# T380 Custom Paint Job



## SuckLead

Ok, so the little one finally came home today after being pampered all weekend by my manager. And I am rather impressed! I have one final touch to do. I need to refill the model airplane spray and get some on this thing. The stuff makes the paint job hard as a rock so it won't chip but it is made for matt finishes like on the model aircraft.

The little girl is now tan and OD green.

Before:










After:



















Not the clearest photos, but this gun doesn't seem to like having it's picture taken.

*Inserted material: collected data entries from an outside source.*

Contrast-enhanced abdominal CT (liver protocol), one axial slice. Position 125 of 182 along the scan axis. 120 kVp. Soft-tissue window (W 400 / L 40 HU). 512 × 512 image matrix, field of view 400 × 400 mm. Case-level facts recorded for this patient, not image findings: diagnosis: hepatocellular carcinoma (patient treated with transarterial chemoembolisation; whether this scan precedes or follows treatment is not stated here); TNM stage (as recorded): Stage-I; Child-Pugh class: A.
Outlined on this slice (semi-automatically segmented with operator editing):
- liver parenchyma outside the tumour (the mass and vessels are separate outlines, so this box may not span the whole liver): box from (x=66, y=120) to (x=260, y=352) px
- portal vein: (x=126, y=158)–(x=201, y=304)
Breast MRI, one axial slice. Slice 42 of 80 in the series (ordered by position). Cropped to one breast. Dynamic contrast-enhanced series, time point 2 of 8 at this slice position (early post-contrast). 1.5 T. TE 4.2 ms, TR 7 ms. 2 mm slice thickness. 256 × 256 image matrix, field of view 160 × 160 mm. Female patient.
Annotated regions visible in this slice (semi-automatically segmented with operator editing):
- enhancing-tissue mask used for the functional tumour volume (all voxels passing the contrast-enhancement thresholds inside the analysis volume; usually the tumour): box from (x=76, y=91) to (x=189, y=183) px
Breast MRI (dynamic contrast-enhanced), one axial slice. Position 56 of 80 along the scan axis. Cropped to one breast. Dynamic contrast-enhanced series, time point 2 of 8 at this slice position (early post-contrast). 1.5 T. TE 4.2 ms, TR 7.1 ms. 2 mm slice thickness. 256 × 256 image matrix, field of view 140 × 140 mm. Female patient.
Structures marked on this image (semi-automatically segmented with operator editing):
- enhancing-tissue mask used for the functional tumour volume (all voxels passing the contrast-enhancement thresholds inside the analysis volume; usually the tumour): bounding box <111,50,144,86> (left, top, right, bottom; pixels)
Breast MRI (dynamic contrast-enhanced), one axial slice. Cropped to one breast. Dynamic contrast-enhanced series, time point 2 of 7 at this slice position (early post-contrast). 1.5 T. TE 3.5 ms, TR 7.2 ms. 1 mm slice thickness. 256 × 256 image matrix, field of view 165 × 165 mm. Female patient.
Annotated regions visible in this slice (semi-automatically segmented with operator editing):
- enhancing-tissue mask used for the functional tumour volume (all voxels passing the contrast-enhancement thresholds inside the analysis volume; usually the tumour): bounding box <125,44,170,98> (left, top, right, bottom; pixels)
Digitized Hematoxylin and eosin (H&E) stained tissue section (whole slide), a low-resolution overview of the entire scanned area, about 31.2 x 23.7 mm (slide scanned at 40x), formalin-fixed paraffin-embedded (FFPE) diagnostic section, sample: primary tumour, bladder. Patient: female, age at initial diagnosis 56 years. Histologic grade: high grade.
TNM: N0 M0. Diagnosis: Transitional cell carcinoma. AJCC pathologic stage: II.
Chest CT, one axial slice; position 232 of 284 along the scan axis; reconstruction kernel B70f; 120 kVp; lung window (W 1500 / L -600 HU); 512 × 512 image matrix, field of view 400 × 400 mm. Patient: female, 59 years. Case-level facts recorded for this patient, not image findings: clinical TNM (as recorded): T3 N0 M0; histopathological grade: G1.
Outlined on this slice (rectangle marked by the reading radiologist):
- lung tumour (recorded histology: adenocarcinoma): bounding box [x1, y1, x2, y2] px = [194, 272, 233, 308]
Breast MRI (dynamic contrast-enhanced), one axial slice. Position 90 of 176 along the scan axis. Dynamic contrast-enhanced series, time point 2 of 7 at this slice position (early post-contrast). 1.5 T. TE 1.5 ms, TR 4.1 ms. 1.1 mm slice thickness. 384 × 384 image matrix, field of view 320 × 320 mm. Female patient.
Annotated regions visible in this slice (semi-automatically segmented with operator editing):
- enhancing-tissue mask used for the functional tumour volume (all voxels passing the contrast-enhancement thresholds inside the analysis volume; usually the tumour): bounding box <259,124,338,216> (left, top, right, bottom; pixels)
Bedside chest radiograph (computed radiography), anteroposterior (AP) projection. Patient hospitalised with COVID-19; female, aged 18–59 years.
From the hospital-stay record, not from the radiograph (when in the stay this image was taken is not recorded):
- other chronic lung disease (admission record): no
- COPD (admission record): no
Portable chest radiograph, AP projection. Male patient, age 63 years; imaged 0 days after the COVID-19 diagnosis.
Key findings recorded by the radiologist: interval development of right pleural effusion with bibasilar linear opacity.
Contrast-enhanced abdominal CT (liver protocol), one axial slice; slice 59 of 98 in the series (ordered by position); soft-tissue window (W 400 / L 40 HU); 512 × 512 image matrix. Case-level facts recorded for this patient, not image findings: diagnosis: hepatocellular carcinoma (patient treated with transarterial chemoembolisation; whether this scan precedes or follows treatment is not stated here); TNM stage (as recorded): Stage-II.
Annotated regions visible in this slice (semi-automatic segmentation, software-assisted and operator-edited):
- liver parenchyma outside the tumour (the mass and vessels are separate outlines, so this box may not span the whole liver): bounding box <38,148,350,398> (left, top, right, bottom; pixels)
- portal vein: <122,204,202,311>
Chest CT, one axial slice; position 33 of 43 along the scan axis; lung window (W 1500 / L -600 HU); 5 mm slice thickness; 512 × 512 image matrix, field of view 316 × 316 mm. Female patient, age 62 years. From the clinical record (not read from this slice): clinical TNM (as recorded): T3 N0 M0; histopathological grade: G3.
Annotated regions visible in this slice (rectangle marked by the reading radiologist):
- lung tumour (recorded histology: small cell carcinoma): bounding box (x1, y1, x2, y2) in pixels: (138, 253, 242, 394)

So I need to work on the barrel before shooting it since the slide hangs up on the paint a bit. I think it needs some scrapping followed by some lubricant and it should be fine. Finish it with the clear coat to keep it from chipping (it already has a little, but that's ok... it's spray paint. LOL!) and we're good to go!


----------



## Baldy

Looks good. I would put the clear on and give a couple days to dry good and fire away. It will wear in. They got a thread on the Smith site where some clown is painting then bright red and black.


----------



## DjSaneR

Looks good


----------



## CHICAGO TYPEWRITER

I like it. How is it holding up?


----------



## SuckLead

Great so far. However, it hasn't been removed from a silicon sock since this was done. I haven't found the clear coat I need for it yet, so it hasn't been shot.


----------